## Introduction

In [None]:
library(tidyverse)
library(broom)




### Preliminary Results
In this section, we will demonstrate that we can read the data from the web and wrangle it into a tidy format. We will also address our primary question with plots and tables.
#### Reading the Data

In [None]:
steam_games <- read_csv('https://raw.githubusercontent.com/DanielZCode/STAT-301-Project/main/games-features-edit.csv') # read_csv on url which responds with the data
head(steam_games) # preview of the data 
nrow(steam_games) # 12624 data points (games)
colnames(steam_games) #variable names
length(colnames(steam_games)) #number of variables == 19


### Wrangling 
In order to correctly use the `ReleaseDate` variable, we will need to convert it from its current character-based format to a numerical value. Although it would be convenient to convert this variable year that the game was released, that would not be a true continuous variable since years are mostly discrete (especially in the case of Steam games, where the data available is fairly recent). Hence, we will need to convert `ReleaseDate` to a continuous variable representing the number of days passed since January 1st, 1970. This is a common representation of time in computers. 

In addition, we will filter the data for missing values, and in particular check that a game's `Metacritic` score is not 0, because that indicates a lack of reviews and an unplayed game. We will also filter only for games that were released after 1970.


In [None]:
steam_games$ReleaseDate <- steam_games$ReleaseDate %>% as.Date(format="%b%d%Y") %>%  as.numeric() #convert dates to days since 1970 (default internal representation) 


steam_games <- steam_games %>% drop_na() %>% filter(Metacritic > 0, ReleaseDate > 0) # filter for more than 0 days passed since 1970, metacritic score > 0


head(steam_games)
nrow(steam_games)



### Exploratory Analysis
In this section we will explore some estimates variables. In addition we will plot visualizations of our reponse variable, `Metacritic`, and its relation to other variables.

First, let us see the distribution of `Metacritic` scores.

In [None]:
options(repr.plot.width = 7, repr.plot.height = 5)

steam_games_metacritic_dist <- steam_games %>% ggplot() +
    geom_histogram(aes(x = Metacritic), bins = 35, color = '#FF00FF') +
    ggtitle('Figure 1: Distribution of Metacritic Scores') +
    labs(x = 'Metacritic Score', y = 'Count')

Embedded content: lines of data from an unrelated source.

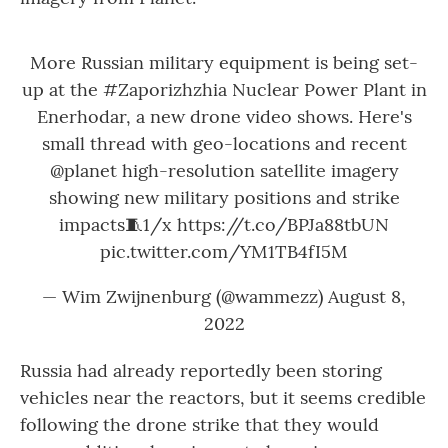
More Russian military equipment is being set-
up at the
#Zaporizhzhia
Nuclear Power Plant in
Enerhodar, a new drone video shows. Here's
small thread with geo-locations and recent
@planet
high-resolution satellite imagery
showing new military positions and strike
impacts🧵1/x
https://t.co/BPJa88tbUN
pic.twitter.com/YM1TB4fI5M
— Wim Zwijnenburg (@wammezz)
August 8,
2022
Russia had already reportedly been storing
vehicles near the reactors, but it seems credible
following the drone strike that they would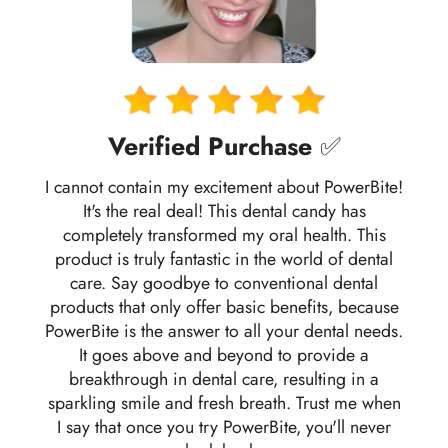
Verified Purchase
✅
I cannot contain my excitement about PowerBite!
It's the real deal! This dental candy has
completely transformed my oral health. This
product is truly fantastic in the world of dental
care. Say goodbye to conventional dental
products that only offer basic benefits, because
PowerBite is the answer to all your dental needs.
It goes above and beyond to provide a
breakthrough in dental care, resulting in a
sparkling smile and fresh breath. Trust me when
I say that once you try PowerBite, you'll never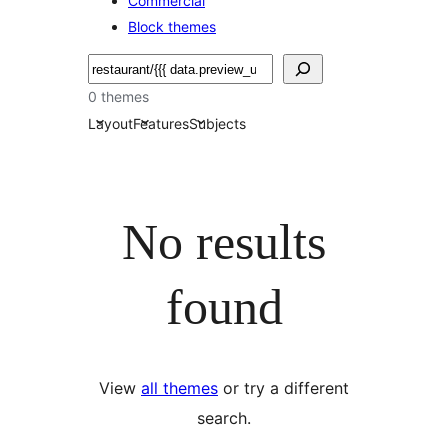
Commercial
Block themes
Soek
0 themes
Layout
Features
Subjects
No results
found
View
all themes
or try a different
search.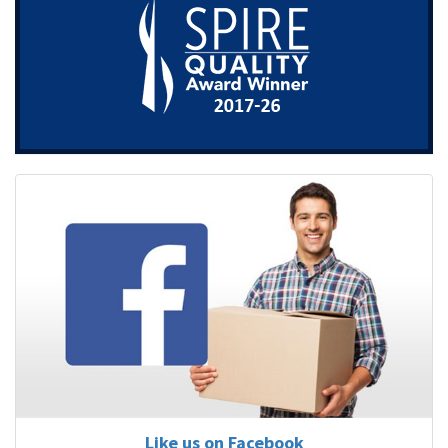
Like us on Facebook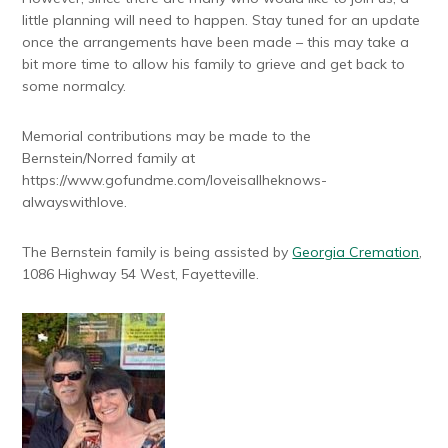
little planning will need to happen. Stay tuned for an update
once the arrangements have been made – this may take a
bit more time to allow his family to grieve and get back to
some normalcy.
Memorial contributions may be made to the
Bernstein/Norred family at
https://www.gofundme.com/loveisallheknows-
alwayswithlove.
The Bernstein family is being assisted by
Georgia Cremation
,
1086 Highway 54 West, Fayetteville.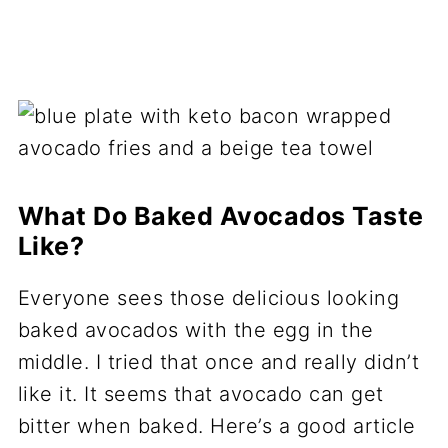
What Do Baked Avocados Taste
Like?
Everyone sees those delicious looking
baked avocados with the egg in the
middle. I tried that once and really didn’t
like it. It seems that avocado can get
bitter when baked. Here’s a good article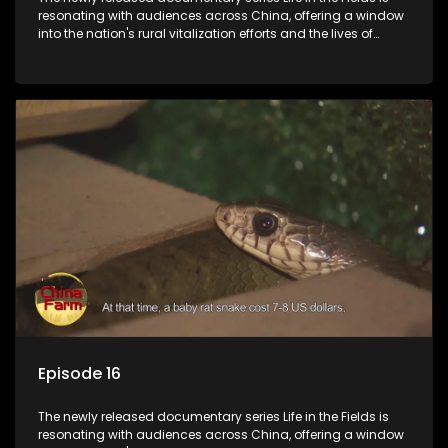
resonating with audiences across China, offering a window
into the nation's rural vitalization efforts and the lives of
ordinary villagers, according to its chief director.
Episode 16
The newly released documentary series Life in the Fields is
resonating with audiences across China, offering a window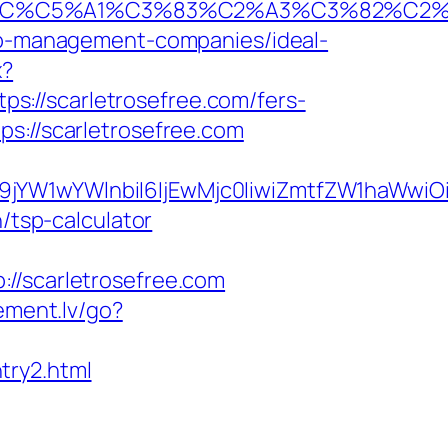
E2%82%AC%C5%A1%C3%83%C2%A3%C3%
bnb-management-companies/ideal-
x?
tps://scarletrosefree.com/fers-
s://scarletrosefree.com
ma19jYW1wYWlnbiI6IjEwMjc0IiwiZmtfZW1ha
/tsp-calculator
scarletrosefree.com
lement.lv/go?
try2.html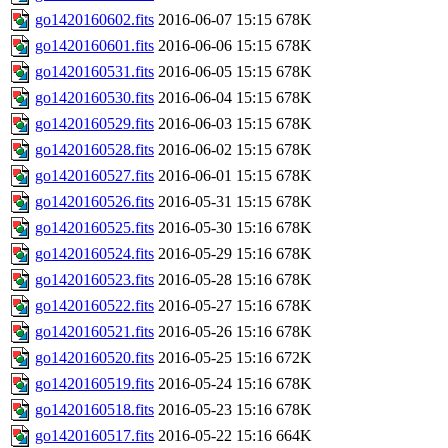
go1420160602.fits
2016-06-07 15:15
678K
go1420160601.fits
2016-06-06 15:15
678K
go1420160531.fits
2016-06-05 15:15
678K
go1420160530.fits
2016-06-04 15:15
678K
go1420160529.fits
2016-06-03 15:15
678K
go1420160528.fits
2016-06-02 15:15
678K
go1420160527.fits
2016-06-01 15:15
678K
go1420160526.fits
2016-05-31 15:15
678K
go1420160525.fits
2016-05-30 15:16
678K
go1420160524.fits
2016-05-29 15:16
678K
go1420160523.fits
2016-05-28 15:16
678K
go1420160522.fits
2016-05-27 15:16
678K
go1420160521.fits
2016-05-26 15:16
678K
go1420160520.fits
2016-05-25 15:16
672K
go1420160519.fits
2016-05-24 15:16
678K
go1420160518.fits
2016-05-23 15:16
678K
go1420160517.fits
2016-05-22 15:16
664K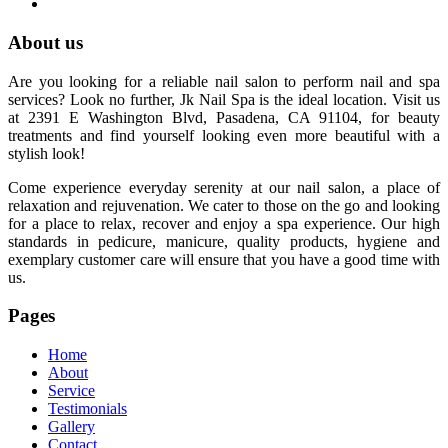
About us
Are you looking for a reliable nail salon to perform nail and spa
services? Look no further, Jk Nail Spa is the ideal location. Visit us
at 2391 E Washington Blvd, Pasadena, CA 91104, for beauty
treatments and find yourself looking even more beautiful with a
stylish look!
Come experience everyday serenity at our nail salon, a place of
relaxation and rejuvenation. We cater to those on the go and looking
for a place to relax, recover and enjoy a spa experience. Our high
standards in pedicure, manicure, quality products, hygiene and
exemplary customer care will ensure that you have a good time with
us.
Pages
Home
About
Service
Testimonials
Gallery
Contact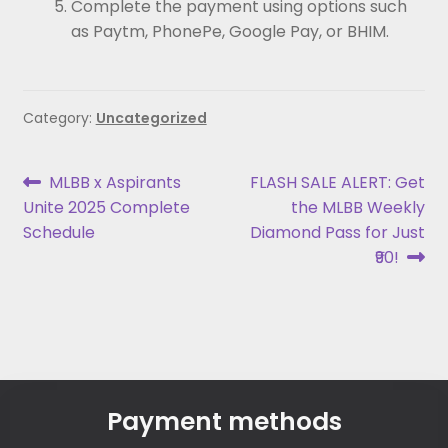
Complete the payment using options such
as Paytm, PhonePe, Google Pay, or BHIM.
Category:
Uncategorized
MLBB x Aspirants
FLASH SALE ALERT: Get
Unite 2025 Complete
the MLBB Weekly
Schedule
Diamond Pass for Just
₹90!
Payment methods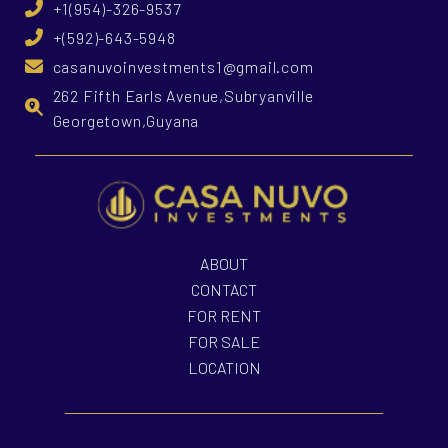
+1(954)-326-9537
+(592)-643-5948
casanuvoinvestments1@gmail.com
262 Fifth Earls Avenue,Subryanville
Georgetown,Guyana
ABOUT
CONTACT
FOR RENT
FOR SALE
LOCATION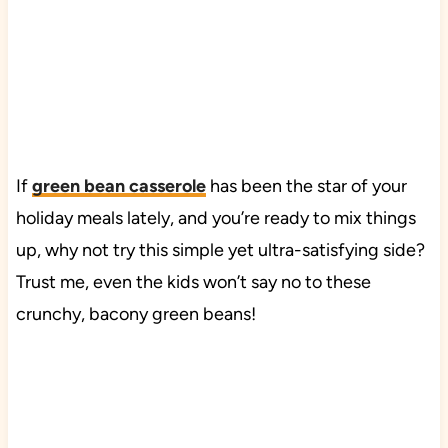
If
green bean casserole
has been the star of your
holiday meals lately, and you’re ready to mix things
up, why not try this simple yet ultra-satisfying side?
Trust me, even the kids won’t say no to these
crunchy, bacony green beans!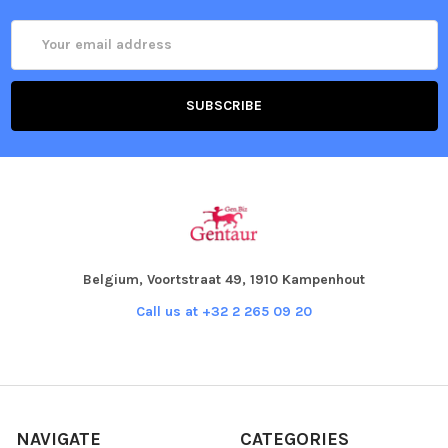
Email
Address
Belgium, Voortstraat 49, 1910 Kampenhout
Call us at +32 2 265 09 20
NAVIGATE
CATEGORIES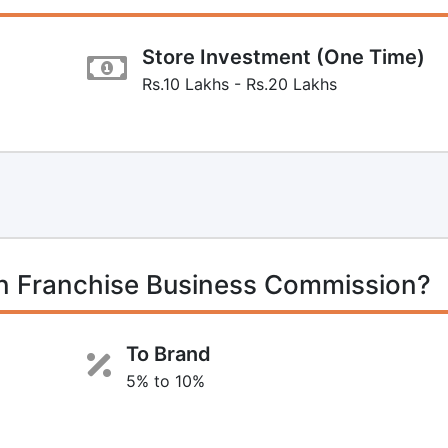
Store Investment (One Time)
Rs.10 Lakhs - Rs.20 Lakhs
on Franchise Business Commission?
To Brand
5% to 10%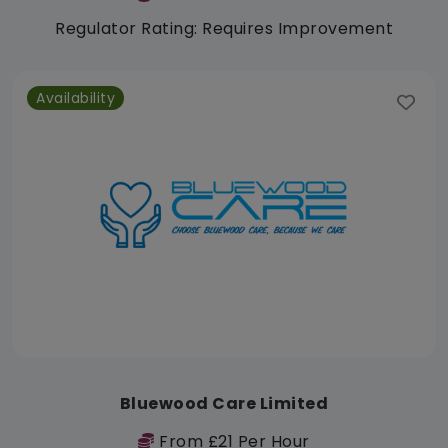
Regulator Rating: Requires Improvement
Availability
Bluewood Care Limited
From £21 Per Hour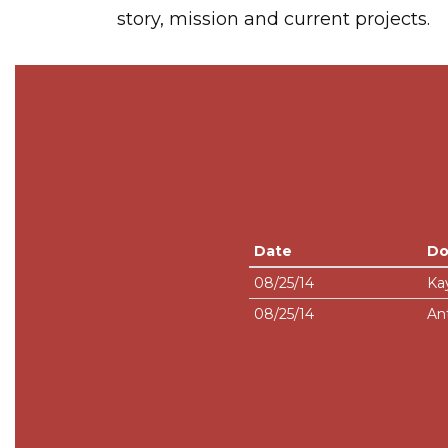
story, mission and current projects.
Date
Do
08/25/14
Ka
08/25/14
An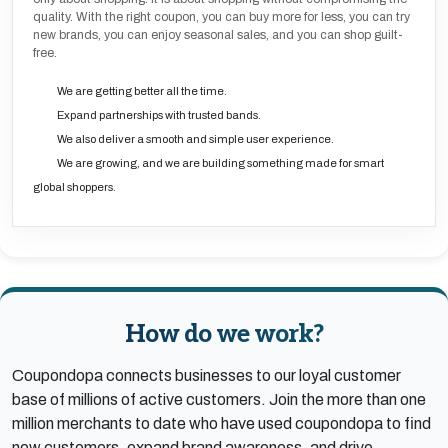
quality. With the right coupon, you can buy more for less, you can try
new brands, you can enjoy seasonal sales, and you can shop guilt-
free.
We are getting better all the time.
Expand partnerships with trusted bands.
We also deliver a smooth and simple user experience.
We are growing, and we are building something made for smart
global shoppers.
How do we work?
Coupondopa connects businesses to our loyal customer
base of millions of active customers. Join the more than one
million merchants to date who have used coupondopa to find
new customers, expand brand awareness, and drive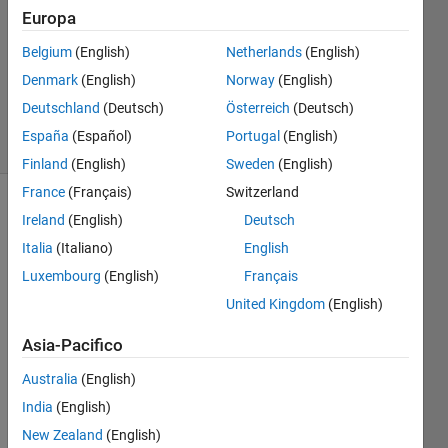
Check
Europa
Belgium
(English)
Netherlands
(English)
Richard
Denmark
(English)
Norway
(English)
Zapor
Deutschland
(Deutsch)
Österreich
(Deutsch)
4 solvers
España
(Español)
Portugal
(English)
0 likes
Finland
(English)
Sweden
(English)
France
(Français)
Switzerland
Ireland
(English)
Deutsch
The 
Italia
(Italiano)
English
ICFP
Luxembourg
(English)
Français
held 
United Kingdom
(English)
its 
annual 
Asia-Pacifico
3-day 
contest 
Australia
(English)
in 
India
(English)
July 
2021 
New Zealand
(English)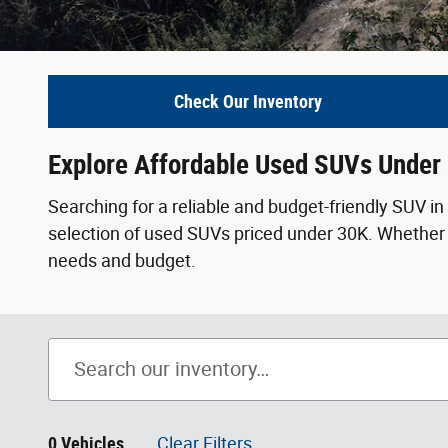
Check Our Inventory
Explore Affordable Used SUVs Under
Searching for a reliable and budget-friendly SUV 
selection of used SUVs priced under 30K. Whether yo
needs and budget.
0 Vehicles
Clear Filters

steam_games_metacritic_dist
    

Next, let us plot the relationship of Metacritic Score with the other continous variables.

In [None]:
steam_games_metacritic_releasedate_plot <- steam_games %>% ggplot() +
    geom_point(aes(x = ReleaseDate, y = Metacritic), size = 0.8, alpha = 0.7) +
    ggtitle('Relationship Between Metacritic Score and Release Date of a Game') +
    labs(y = 'Metacritic Score', x = 'Release Date (Number of Days passed since 1970)')
steam_games_metacritic_releasedate_plot

**Figure 1. Metacritic Score vs. Release Date**

In [None]:
steam_games_metacritic_price_plot <- steam_games %>% ggplot() +
    geom_point(aes(x = PriceInitial, y = Metacritic),  size = 0.8, alpha = 0.7) +
    ggtitle('Relationship Between Price of a Game and Metacritic Score') +
    labs(y = 'Metacritic Score', x = 'Price of a Game ($USD)')
steam_games_metacritic_price_plot

**Figure 2. Metacritic Score vs Price**

Below we will compute some estimates of the data.


In [None]:
steam_games_summarized <- steam_games %>% summarize(ReleaseDate_mean = mean(ReleaseDate), 
                                                    ReleaseDate_mean_Date = format(as.Date(ReleaseDate_mean, origin ='1970-01-01'), '%B %d, %Y'),
                                                    Metacritic_mean = mean(Metacritic), 
                                                    RecommendationCount_mean = mean(RecommendationCount),
                                                    PriceInitial_mean = mean(PriceInitial))
steam_games_summarized

**Figure 3. Averages of different variables**

As we can see, the average Metacritic score of a Steam game is approximately **72**, and the average release date was in **November, 2012**. In addition, Steam games have received **4637** recommendations on average, and have a mean price of **$14.86**.